TASK DETAILS
Nothing but the lines below from the one containing "approximately 8--11% of" through the one containing "harmful chemicals, providing" should appear in the answer, exact and without pictures.

DATA EXTRACTS
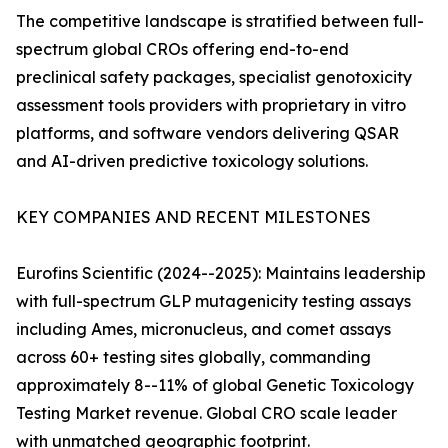
The competitive landscape is stratified between full-
spectrum global CROs offering end-to-end
preclinical safety packages, specialist genotoxicity
assessment tools providers with proprietary in vitro
platforms, and software vendors delivering QSAR
and AI-driven predictive toxicology solutions.
KEY COMPANIES AND RECENT MILESTONES
Eurofins Scientific (2024--2025): Maintains leadership
with full-spectrum GLP mutagenicity testing assays
including Ames, micronucleus, and comet assays
across 60+ testing sites globally, commanding
approximately 8--11% of global Genetic Toxicology
Testing Market revenue. Global CRO scale leader
with unmatched geographic footprint.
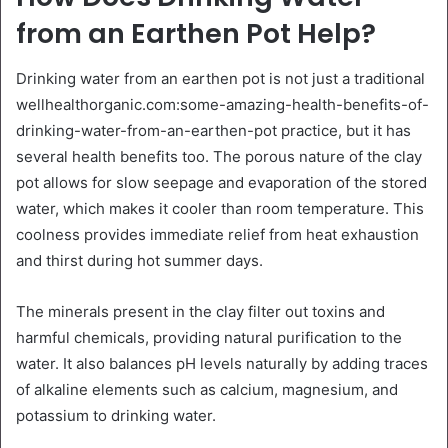
from an Earthen Pot Help?
Drinking water from an earthen pot is not just a traditional
wellhealthorganic.com:some-amazing-health-benefits-of-
drinking-water-from-an-earthen-pot practice, but it has
several health benefits too. The porous nature of the clay
pot allows for slow seepage and evaporation of the stored
water, which makes it cooler than room temperature. This
coolness provides immediate relief from heat exhaustion
and thirst during hot summer days.
The minerals present in the clay filter out toxins and
harmful chemicals, providing natural purification to the
water. It also balances pH levels naturally by adding traces
of alkaline elements such as calcium, magnesium, and
potassium to drinking water.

TASK RESPONSE
approximately 8--11% of global Genetic Toxicology
Testing Market revenue. Global CRO scale leader
with unmatched geographic footprint.
from an Earthen Pot Help?
Drinking water from an earthen pot is not just a traditional
wellhealthorganic.com:some-amazing-health-benefits-of-
drinking-water-from-an-earthen-pot practice, but it has
several health benefits too. The porous nature of the clay
pot allows for slow seepage and evaporation of the stored
water, which makes it cooler than room temperature. This
coolness provides immediate relief from heat exhaustion
and thirst during hot summer days.
The minerals present in the clay filter out toxins and
harmful chemicals, providing natural purification to the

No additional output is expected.